Dataset entries Block Start

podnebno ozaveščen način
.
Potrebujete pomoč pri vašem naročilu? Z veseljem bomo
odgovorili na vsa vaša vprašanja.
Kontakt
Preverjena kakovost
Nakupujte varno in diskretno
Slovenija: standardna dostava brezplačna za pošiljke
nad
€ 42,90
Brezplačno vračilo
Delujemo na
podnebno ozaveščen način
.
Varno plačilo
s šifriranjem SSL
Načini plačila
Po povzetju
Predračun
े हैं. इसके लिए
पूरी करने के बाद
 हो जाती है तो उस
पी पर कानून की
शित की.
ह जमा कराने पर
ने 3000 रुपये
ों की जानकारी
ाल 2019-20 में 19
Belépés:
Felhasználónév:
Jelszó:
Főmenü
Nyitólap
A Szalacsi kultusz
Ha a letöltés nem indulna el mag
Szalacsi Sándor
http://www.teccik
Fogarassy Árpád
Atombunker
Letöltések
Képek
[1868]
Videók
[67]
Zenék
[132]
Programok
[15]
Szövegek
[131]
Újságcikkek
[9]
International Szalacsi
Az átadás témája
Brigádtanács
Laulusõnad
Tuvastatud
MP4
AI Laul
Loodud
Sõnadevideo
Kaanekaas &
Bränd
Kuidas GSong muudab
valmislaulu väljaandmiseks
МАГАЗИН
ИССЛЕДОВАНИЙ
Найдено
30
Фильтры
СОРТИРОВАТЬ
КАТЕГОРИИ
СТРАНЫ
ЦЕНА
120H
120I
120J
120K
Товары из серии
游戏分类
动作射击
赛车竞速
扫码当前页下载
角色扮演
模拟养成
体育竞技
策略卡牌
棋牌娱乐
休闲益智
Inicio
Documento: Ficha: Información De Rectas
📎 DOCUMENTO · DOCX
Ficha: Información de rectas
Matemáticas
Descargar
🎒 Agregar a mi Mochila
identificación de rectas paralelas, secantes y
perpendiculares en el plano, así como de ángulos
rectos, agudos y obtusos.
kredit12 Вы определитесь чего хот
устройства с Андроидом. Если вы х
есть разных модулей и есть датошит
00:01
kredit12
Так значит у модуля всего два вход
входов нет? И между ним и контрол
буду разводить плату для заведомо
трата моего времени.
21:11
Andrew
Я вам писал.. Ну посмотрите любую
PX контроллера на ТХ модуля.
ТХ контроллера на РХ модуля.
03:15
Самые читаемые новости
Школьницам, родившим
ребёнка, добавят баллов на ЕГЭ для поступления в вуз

Dataset entries Block End

▶ **Task statement**: Retype every record above exactly as it appears.

▶ **Worked solution**:
podnebno ozaveščen način
.
Potrebujete pomoč pri vašem naročilu? Z veseljem bomo
odgovorili na vsa vaša vprašanja.
Kontakt
Preverjena kakovost
Nakupujte varno in diskretno
Slovenija: standardna dostava brezplačna za pošiljke
nad
€ 42,90
Brezplačno vračilo
Delujemo na
podnebno ozaveščen način
.
Varno plačilo
s šifriranjem SSL
Načini plačila
Po povzetju
Predračun
े हैं. इसके लिए
पूरी करने के बाद
 हो जाती है तो उस
पी पर कानून की
शित की.
ह जमा कराने पर
ने 3000 रुपये
ों की जानकारी
ाल 2019-20 में 19
Belépés:
Felhasználónév:
Jelszó:
Főmenü
Nyitólap
A Szalacsi kultusz
Ha a letöltés nem indulna el mag
Szalacsi Sándor
http://www.teccik
Fogarassy Árpád
Atombunker
Letöltések
Képek
[1868]
Videók
[67]
Zenék
[132]
Programok
[15]
Szövegek
[131]
Újságcikkek
[9]
International Szalacsi
Az átadás témája
Brigádtanács
Laulusõnad
Tuvastatud
MP4
AI Laul
Loodud
Sõnadevideo
Kaanekaas &
Bränd
Kuidas GSong muudab
valmislaulu väljaandmiseks
МАГАЗИН
ИССЛЕДОВАНИЙ
Найдено
30
Фильтры
СОРТИРОВАТЬ
КАТЕГОРИИ
СТРАНЫ
ЦЕНА
120H
120I
120J
120K
Товары из серии
游戏分类
动作射击
赛车竞速
扫码当前页下载
角色扮演
模拟养成
体育竞技
策略卡牌
棋牌娱乐
休闲益智
Inicio
Documento: Ficha: Información De Rectas
📎 DOCUMENTO · DOCX
Ficha: Información de rectas
Matemáticas
Descargar
🎒 Agregar a mi Mochila
identificación de rectas paralelas, secantes y
perpendiculares en el plano, así como de ángulos
rectos, agudos y obtusos.
kredit12 Вы определитесь чего хот
устройства с Андроидом. Если вы х
есть разных модулей и есть датошит
00:01
kredit12
Так значит у модуля всего два вход
входов нет? И между ним и контрол
буду разводить плату для заведомо
трата моего времени.
21:11
Andrew
Я вам писал.. Ну посмотрите любую
PX контроллера на ТХ модуля.
ТХ контроллера на РХ модуля.
03:15
Самые читаемые новости
Школьницам, родившим
ребёнка, добавят баллов на ЕГЭ для поступления в вуз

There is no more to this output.